Repeat every line word for word, from the one containing "pose: elev=333.3 azim=360.0" down to the end of the lines, leaving the pictures out of your answer.

[start Dataset content]

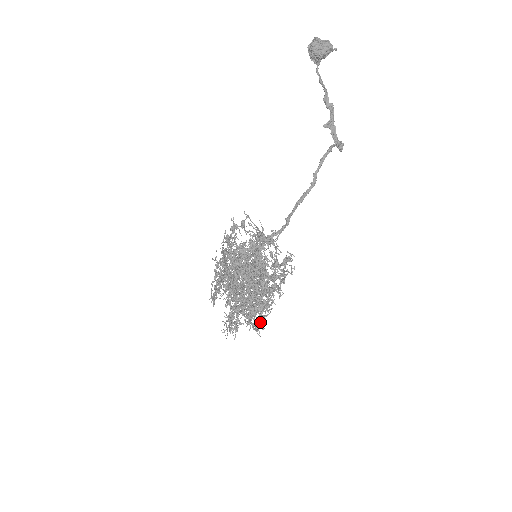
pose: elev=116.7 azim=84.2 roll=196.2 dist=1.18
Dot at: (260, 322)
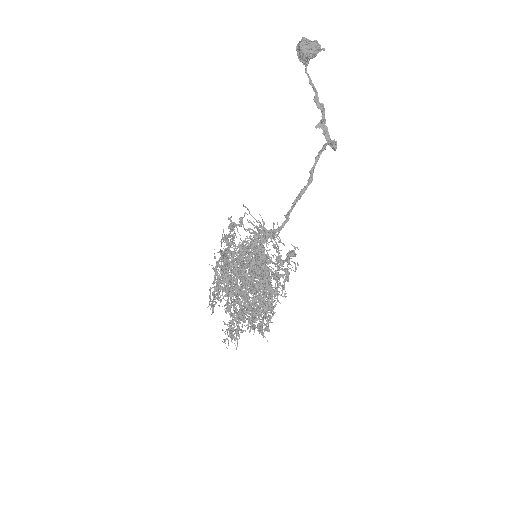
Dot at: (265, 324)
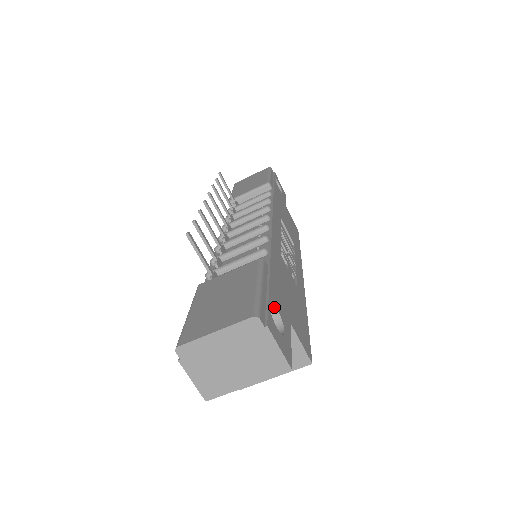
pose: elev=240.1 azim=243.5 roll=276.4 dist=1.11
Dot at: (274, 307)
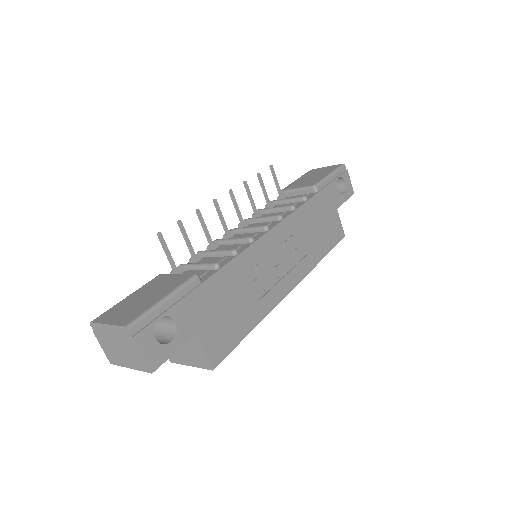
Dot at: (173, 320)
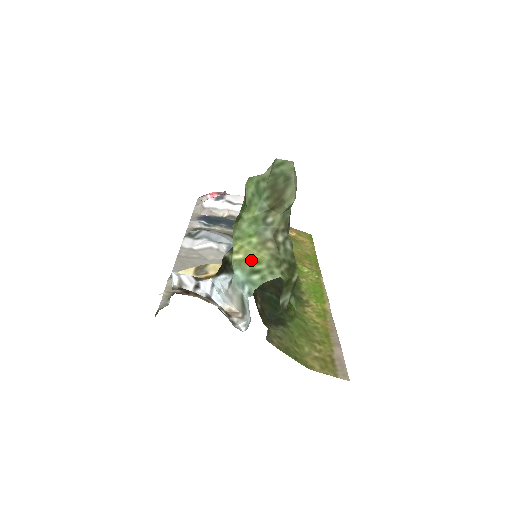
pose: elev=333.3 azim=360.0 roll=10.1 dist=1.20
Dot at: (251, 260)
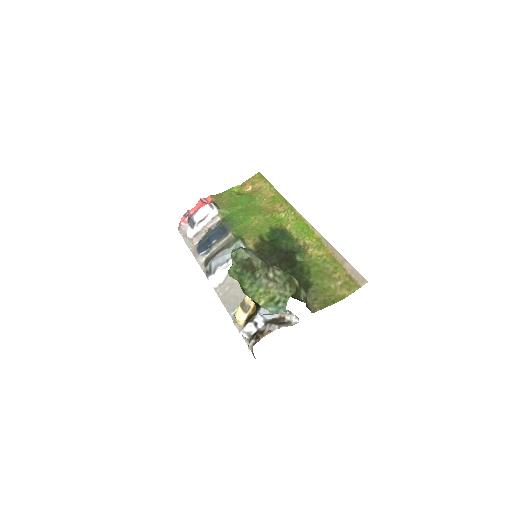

[end Dataset content]

- Answer to the problem:
pose: elev=333.3 azim=360.0 roll=10.1 dist=1.20
Dot at: (251, 260)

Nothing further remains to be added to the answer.